Credit cards are so yesterday: 3 things hackers want now

Hackers are nothing if not business savvy. They go where there’s money to be made. 

For a long time, that was stolen payment information. A credit card in the wrong hands could be worth massive amounts of time and energy to obtain. But not anymore.

The value of stolen cards has seriously declined. They may only be worth $5 on the open market, thanks to chip-and-PIN technology and enhanced security measures. So what do hackers want to go after instead?

1. Medical records

Most medical companies and providers have access to a treasure trove of data: up-to-date Social Security numbers, home addresses, phone numbers, payment information, etc.

Rather than stealing a credit card, hackers can use the information you’ve given your doctor or insurance company to open a line of credit instead. Not only do these attacks provide great value to hackers, they also make it very difficult for users to recover from.

2. Trade secrets

Cyber espionage and stealing trade secrets can lead to big pay days. More often than not, attackers don’t go looking for specific information. Rather, they try to gain entry into a system and then sort out later if there’s anything worth keeping for themselves or selling to the highest bidder.

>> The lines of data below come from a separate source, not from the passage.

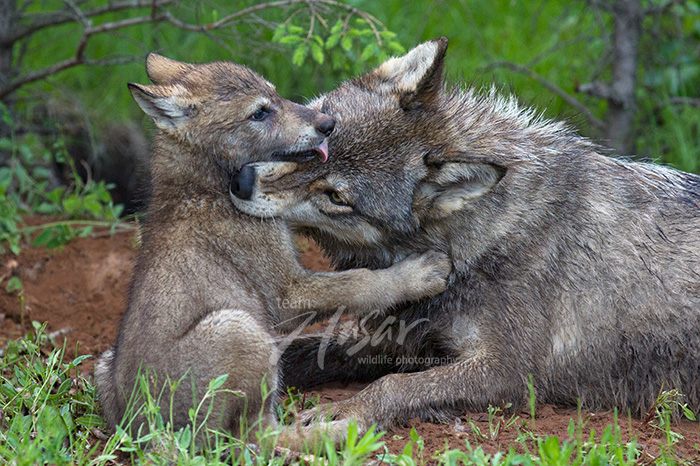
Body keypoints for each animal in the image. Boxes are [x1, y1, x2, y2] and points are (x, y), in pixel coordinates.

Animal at [93, 53, 452, 447]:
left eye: (277, 95)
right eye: (259, 113)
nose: (327, 123)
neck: (201, 186)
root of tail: (146, 433)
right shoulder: (288, 293)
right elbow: (359, 282)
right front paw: (420, 272)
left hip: (104, 364)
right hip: (242, 330)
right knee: (260, 438)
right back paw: (342, 429)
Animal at [230, 37, 700, 437]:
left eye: (336, 197)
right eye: (320, 128)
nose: (241, 181)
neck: (482, 237)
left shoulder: (507, 372)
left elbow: (393, 386)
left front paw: (343, 414)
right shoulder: (400, 338)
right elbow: (291, 353)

Always assume that any information you have is of value to someone and guard it jealously.

3. Tax information

In case you haven’t noticed, tax season is upon us. And every year, Americans go to file their taxes only to learn that a return has already been filed in their name.

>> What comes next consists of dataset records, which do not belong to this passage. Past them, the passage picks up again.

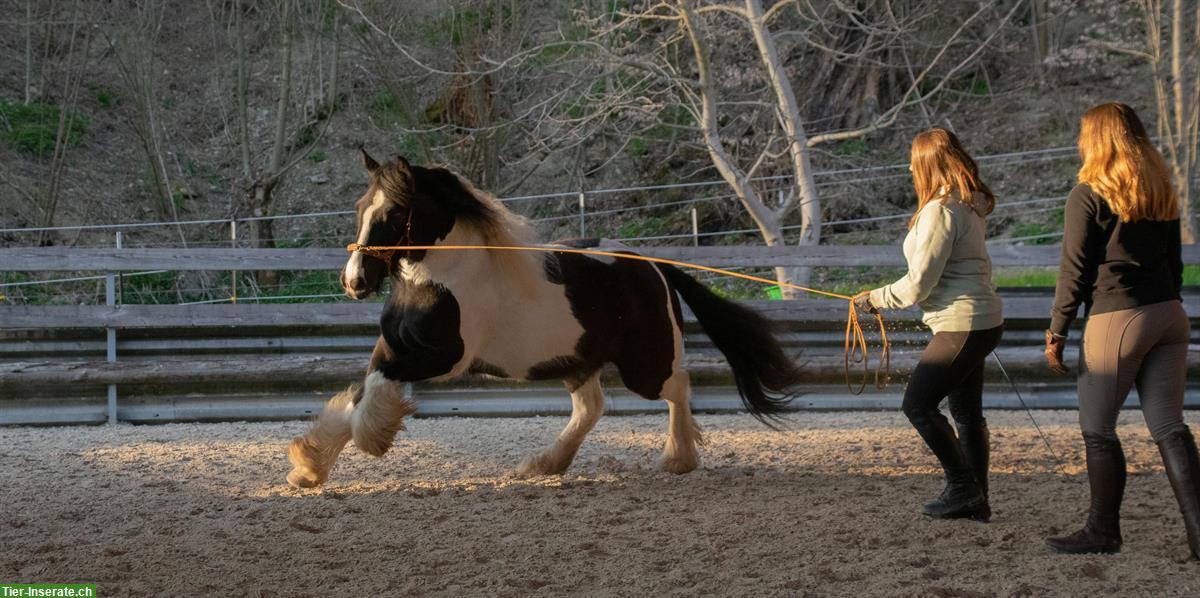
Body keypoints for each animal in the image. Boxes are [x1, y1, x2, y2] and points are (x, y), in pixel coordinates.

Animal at [284, 148, 801, 485]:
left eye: (393, 212)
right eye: (359, 208)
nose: (354, 281)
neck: (436, 281)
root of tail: (651, 265)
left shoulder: (442, 359)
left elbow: (369, 396)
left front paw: (369, 441)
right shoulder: (392, 348)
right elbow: (359, 394)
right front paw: (309, 467)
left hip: (645, 365)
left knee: (677, 388)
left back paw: (678, 458)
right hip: (577, 360)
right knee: (591, 408)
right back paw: (544, 465)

The IRS is warning of return fraud, in which stolen W-2 or other tax information is used to collect someone else’s refund. You might have a hard time imagining someone wanting to do multiple people’s tax returns, but when you consider that the payment can be sent to a bank account and then never be returned, it makes a little more sense.

Businesses should be wary of emails from bosses, payroll departments or other higher ups requesting that Forms W-2 or other tax info be emailed to them. Often, this is a hacker pretending to be making the request as a CEO or other company official.